In July 2019, he was selected to play for the Edinburgh Rocks in the inaugural edition of the Euro T20 Slam cricket tournament. However, the following month the tournament was cancelled. In September 2019, he was named in the squad for the Paarl Rocks team for the 2019 Mzansi Super League tournament. In December 2019, he was drafted by the Pakistan Super League (PSL) franchise team Peshawar Zalmi as their silver Category pick at the 2020 PSL draft.

In April 2021, he was named in North West's squad, ahead of the 2021–22 cricket season in South Africa. In February 2022, he was bought by the Chennai Super Kings in the auction for the 2022 Indian Premier League tournament.

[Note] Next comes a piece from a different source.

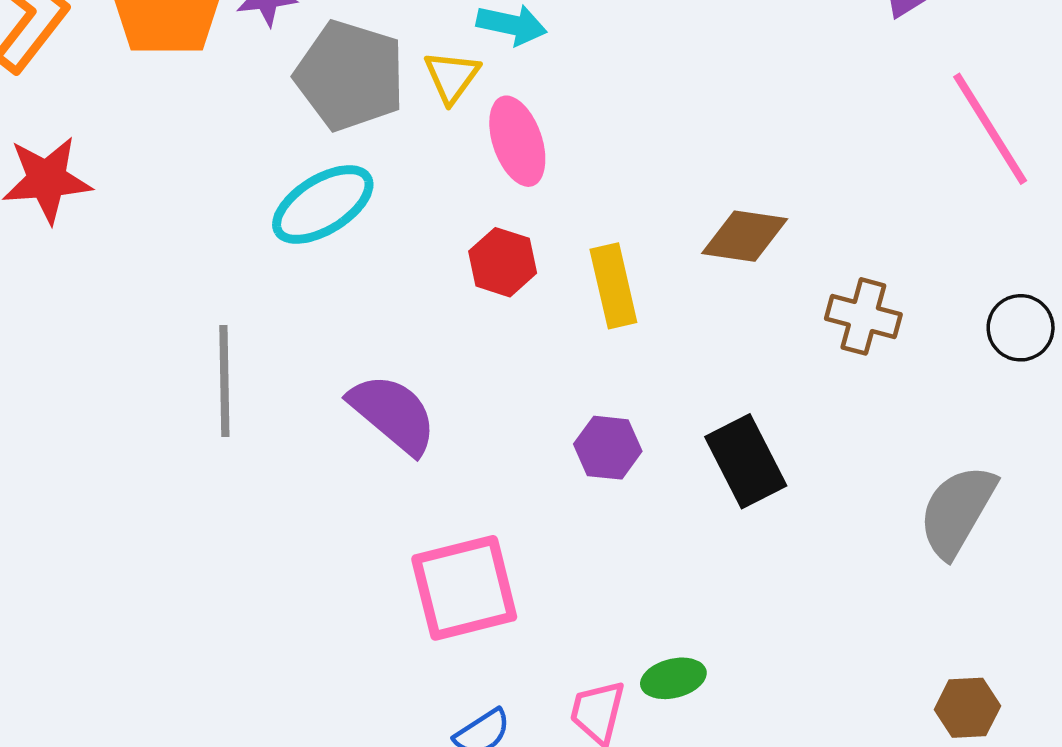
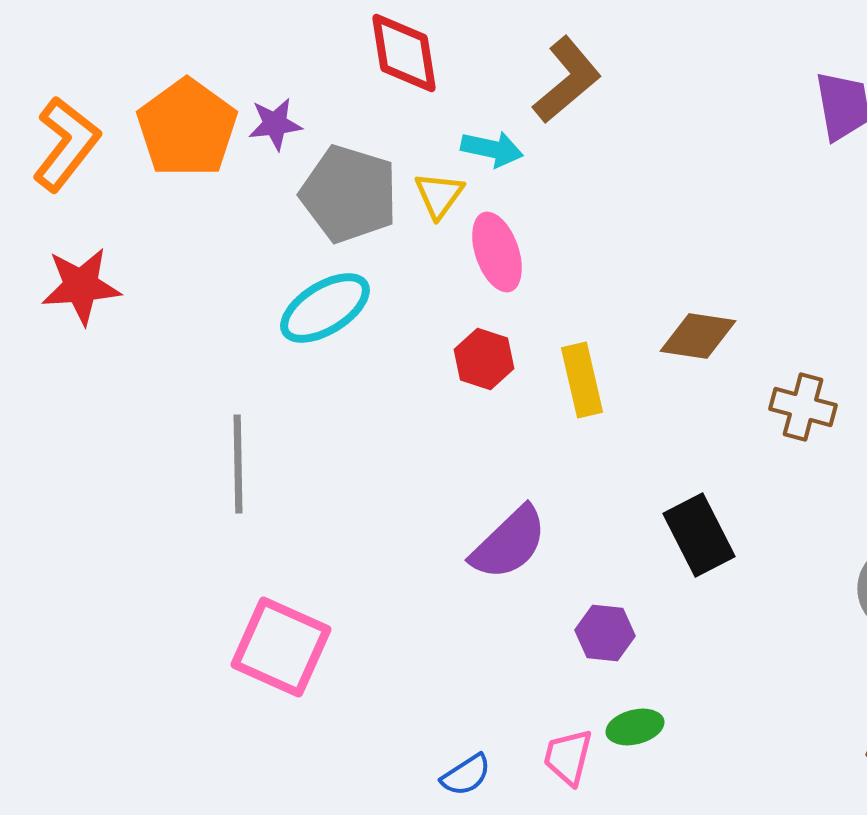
purple semicircle: (393, 414) -> (509, 543), moved, turned 96
purple hexagon: (608, 448) -> (605, 633), moved
pink square: (464, 588) -> (281, 647), moved, turned 38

In July 2022, he was signed by the Colombo Stars for the third edition of the Lanka Premier League.

==International career==
Pretorius made his international debut for South Africa against Ireland in a One Day International on 25 September 2016; taking one for 19 with the ball and was not required to bat in South Africa's 206 run win.

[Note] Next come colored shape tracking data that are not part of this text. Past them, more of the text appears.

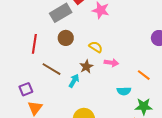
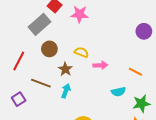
red line: (34, 44) -> (19, 61), turned 30
brown star: (86, 67) -> (65, 69), moved
purple square: (26, 89) -> (19, 99), moved

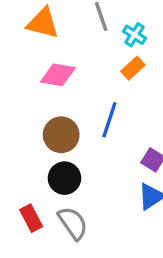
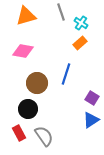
orange triangle: (43, 23) -> (26, 16), turned -30
pink diamond: (58, 75) -> (23, 51), moved
black circle: (64, 178) -> (28, 109), moved

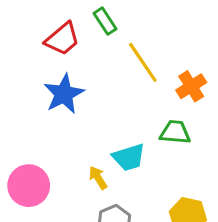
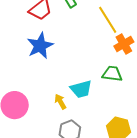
yellow line: (143, 62) -> (108, 20), moved

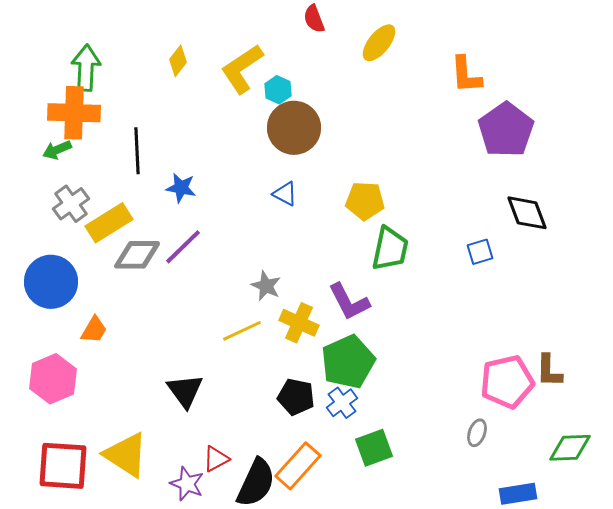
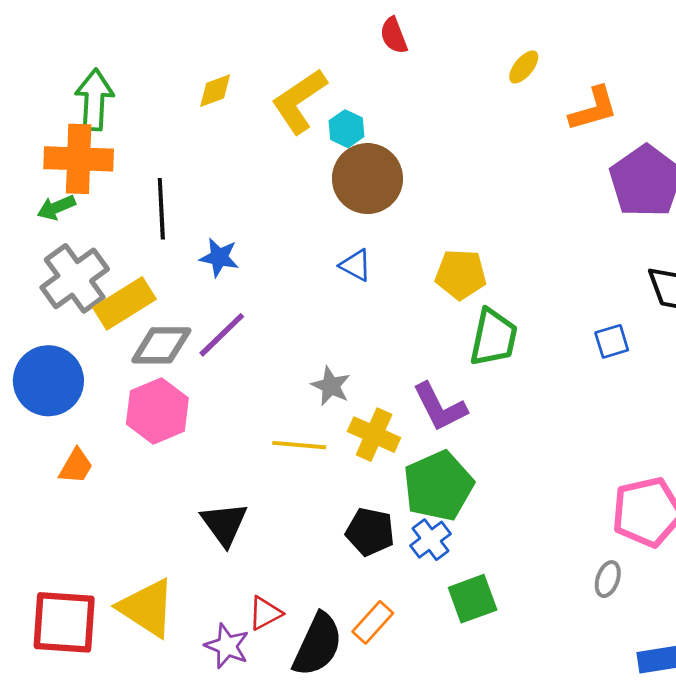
yellow ellipse: (379, 43) -> (524, 67), moved, size x0.7
yellow diamond: (178, 61) -> (215, 91), turned 32
orange L-shape: (466, 75) -> (593, 109), turned -102
gray cross: (71, 204) -> (75, 278), size x1.4
orange trapezoid: (94, 330) -> (76, 466), moved
yellow line: (242, 331) -> (299, 445), turned 30
pink hexagon: (53, 379) -> (157, 411), moved
orange rectangle: (298, 466) -> (373, 622), size x0.7

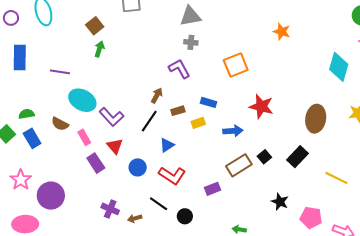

In September 2016 Pretorius was added to South Africa's One Day International squad for their series against Australia after Chris Morris suffered a knee injury.

Pretorius made his second international appearance in the 3rd ODI against Australia. He took 0–42 off six overs and hit 15 off 20 balls as the team chased down 371 to beat Australia. Pretorius was also selected to play in the 4th ODI against Australia and claimed the wicket of George Bailey; returning figures of 1–33 from 7 overs. He was not required to bat in South Africa's innings and was not selected to play in the 5th ODI as South Africa white-washed Australia 5–0.

In November 2016 Pretorius was added to South Africa's Test squad for their series against Australia. He replaced Dale Steyn who suffered a shoulder injury during the first Test. In June 2017, he was named in South Africa's Twenty20 International (T20I) squad for their series against England. He made his T20I debut for South Africa against England on 21 June 2017. In April 2019, he was named in South Africa's squad for the 2019 Cricket World Cup. In December 2019, he was named in South Africa's Test squad for their series against England. He made his Test debut for South Africa, against England, on 26 December 2019. In March 2020, he was awarded with a national contract by Cricket South Africa ahead of the 2020–21 season.

On 13 February 2021, during the series against Pakistan, Pretorius took his first five-wicket haul in T20Is, with 5/17. These were also the best figures by a bowler for South Africa in a T20I match. In September 2021, Pretorius was named in South Africa's squad for the 2021 ICC Men's T20 World Cup.